*YOUR TASK*
Reproduce word for word the lines of the listing below, from the line containing "清风倾听者简介，倾诉费用多少，效果怎么样-给力心理" through the final line of the listing, both inclusive. Leave the pictures out of your answer.

*DATA PROVIDED*
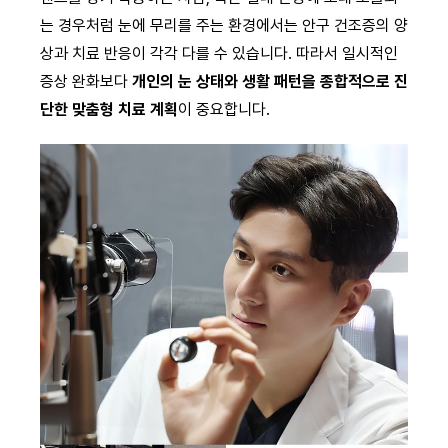
는 경우처럼 눈에 무리를 주는 환경에서는 안구 건조증의 양
상과 치료 반응이 각각 다를 수 있습니다. 따라서 일시적인
증상 완화보다
개인의 눈 상태와 생활 패턴을 종합적으로 진
단한 맞춤형 치료 계획
이 중요합니다.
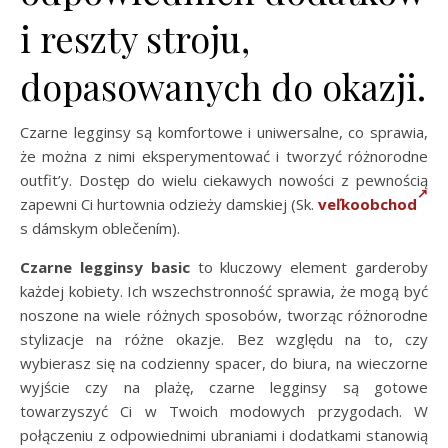
i reszty stroju,
dopasowanych do okazji.
Czarne legginsy są komfortowe i uniwersalne, co sprawia,
że można z nimi eksperymentować i tworzyć różnorodne
outfit’y. Dostęp do wielu ciekawych nowości z pewnością
zapewni Ci hurtownia odzieży damskiej (Sk.
veľkoobchod
s dámskym oblečením).
Czarne legginsy basic
to kluczowy element garderoby
każdej kobiety. Ich wszechstronność sprawia, że mogą być
noszone na wiele różnych sposobów, tworząc różnorodne
stylizacje na różne okazje. Bez względu na to, czy
wybierasz się na codzienny spacer, do biura, na wieczorne
wyjście czy na plażę, czarne legginsy są gotowe
towarzyszyć Ci w Twoich modowych przygodach. W
połączeniu z odpowiednimi ubraniami i dodatkami stanowią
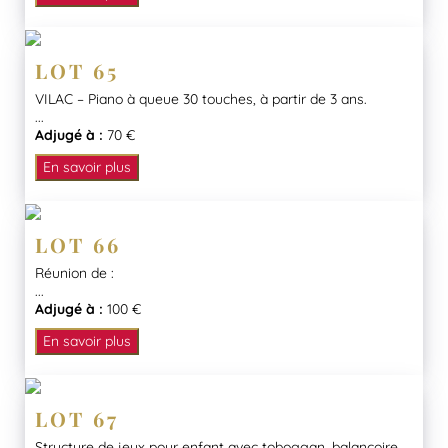
LOT 65
VILAC – Piano à queue 30 touches, à partir de 3 ans.
...
Adjugé à :
70 €
En savoir plus
LOT 66
Réunion de :
...
Adjugé à :
100 €
En savoir plus
LOT 67
Structure de jeux pour enfant avec toboggan, balançoire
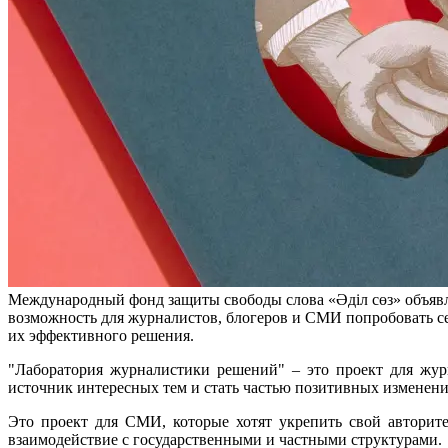
Международный фонд защиты свободы слова «Әділ сөз» объявля
возможность для журналистов, блогеров и СМИ попробовать се
их эффективного решения.
"Лаборатория журналистики решений" – это проект для жу
источник интересных тем и стать частью позитивных изменений
Это проект для СМИ, которые хотят укрепить свой авторит
взаимодействие с государственными и частными структурами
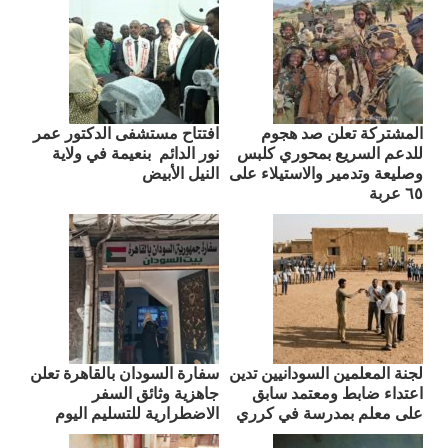
المشتركة تعلن صد هجوم
افتتاح مستشفى الدكتور عمر
للدعم السريع بمحوري كلبس
نور الدائم بنعيمة في ولاية
وصليعة وتدمير والاستيلاء على
النيل الأبيض
٦٥ عربة
لجنة المعلمين السودانيين تدين
سفارة السودان بالقاهرة تعلن
اعتداء ضابط ومعتمد سابق
جاهزية وثائق السفر
على معلم بمدرسة في كرري
الاضطرارية للتسليم اليوم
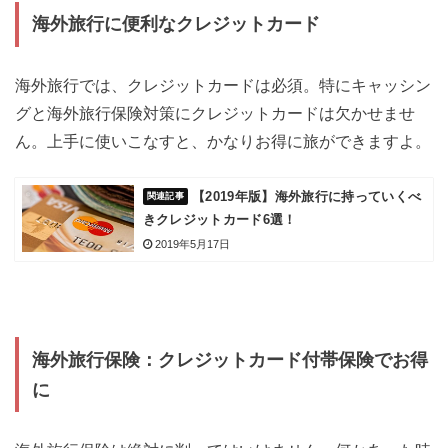
海外旅行に便利なクレジットカード
海外旅行では、クレジットカードは必須。特にキャッシン
グと海外旅行保険対策にクレジットカードは欠かせませ
ん。上手に使いこなすと、かなりお得に旅ができますよ。
【2019年版】海外旅行に持っていくべ
きクレジットカード6選！
2019年5月17日
海外旅行保険：クレジットカード付帯保険でお得
に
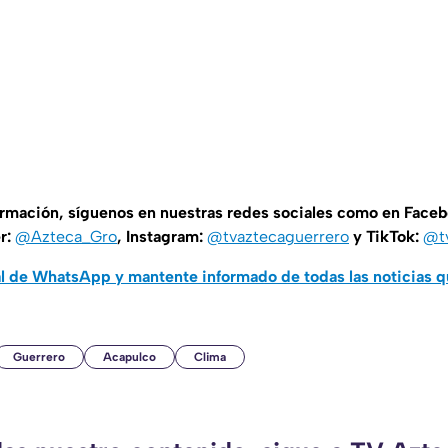
ormación, síguenos en nuestras redes sociales como en Face
er:
@Azteca_Gro
, Instagram:
@tvaztecaguerrero
y TikTok:
@t
al de WhatsApp y mantente informado de todas las noticias 
Guerrero
Acapulco
Clima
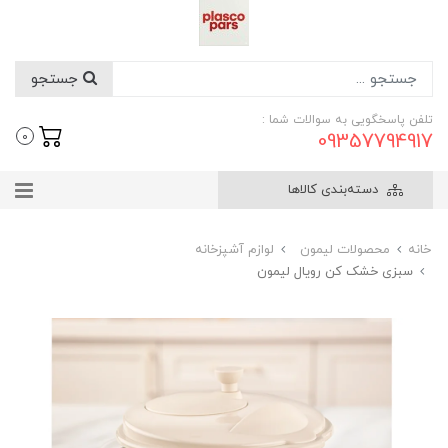
جستجو
تلفن پاسخگویی به سوالات شما :
09357794917
0
دسته‌بندی کالاها
خانه
محصولات لیمون
لوازم آشپزخانه
سبزی خشک کن رویال لیمون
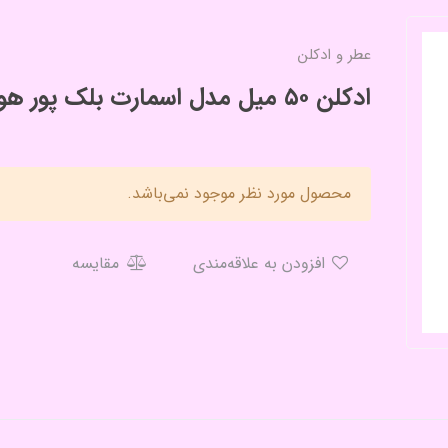
عطر و ادکلن
ادکلن ۵۰ میل مدل اسمارت بلک پور هوم
محصول مورد نظر موجود نمی‌باشد.
افزودن به علاقه‌مندی
مقایسه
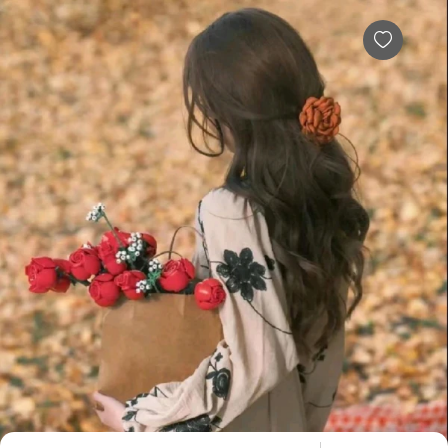
清风倾听者简介，倾诉费用多少，效果怎么样-给力心理

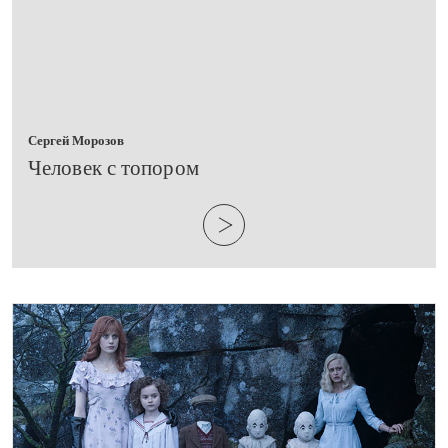
Сергей Морозов
​Человек с топором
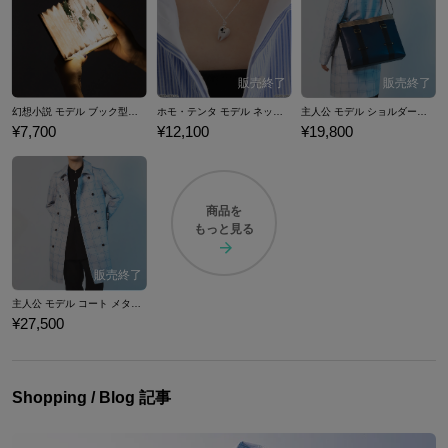
げを突破。スタイリッシュなゲーム性、作りこまれた世界観とストーリ
ーが評価され、海外レビューサイト「Metacritic」にて、メタスコア94を
獲得したほか、多数のゲームアワードを受賞している。 ここでは『Meta
phor: ReFantazio』コラボのコート、バッグといった公式コラボファッシ
ョンアイテムをご紹介いたします。
幻想小説 モデル ブック型ライト メタファー：リファンタジオ
ホモ・テンタ モデル ネックレス メタファー：リファンタジオ
主人公 モデル ショルダーバッグ メタファー：リファンタジオ
¥7,700
¥12,100
¥19,800
商品を
もっと見る
主人公 モデル コート メタファー：リファンタジオ
¥27,500
Shopping / Blog 記事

*EXPECTED ANSWER*
清风倾听者简介，倾诉费用多少，效果怎么样-给力心理

Сергей Морозов
​Человек с топором
げを突破。スタイリッシュなゲーム性、作りこまれた世界観とストーリ
ーが評価され、海外レビューサイト「Metacritic」にて、メタスコア94を
獲得したほか、多数のゲームアワードを受賞している。 ここでは『Meta
phor: ReFantazio』コラボのコート、バッグといった公式コラボファッシ
ョンアイテムをご紹介いたします。
幻想小説 モデル ブック型ライト メタファー：リファンタジオ
ホモ・テンタ モデル ネックレス メタファー：リファンタジオ
主人公 モデル ショルダーバッグ メタファー：リファンタジオ
¥7,700
¥12,100
¥19,800
商品を
もっと見る
主人公 モデル コート メタファー：リファンタジオ
¥27,500
Shopping / Blog 記事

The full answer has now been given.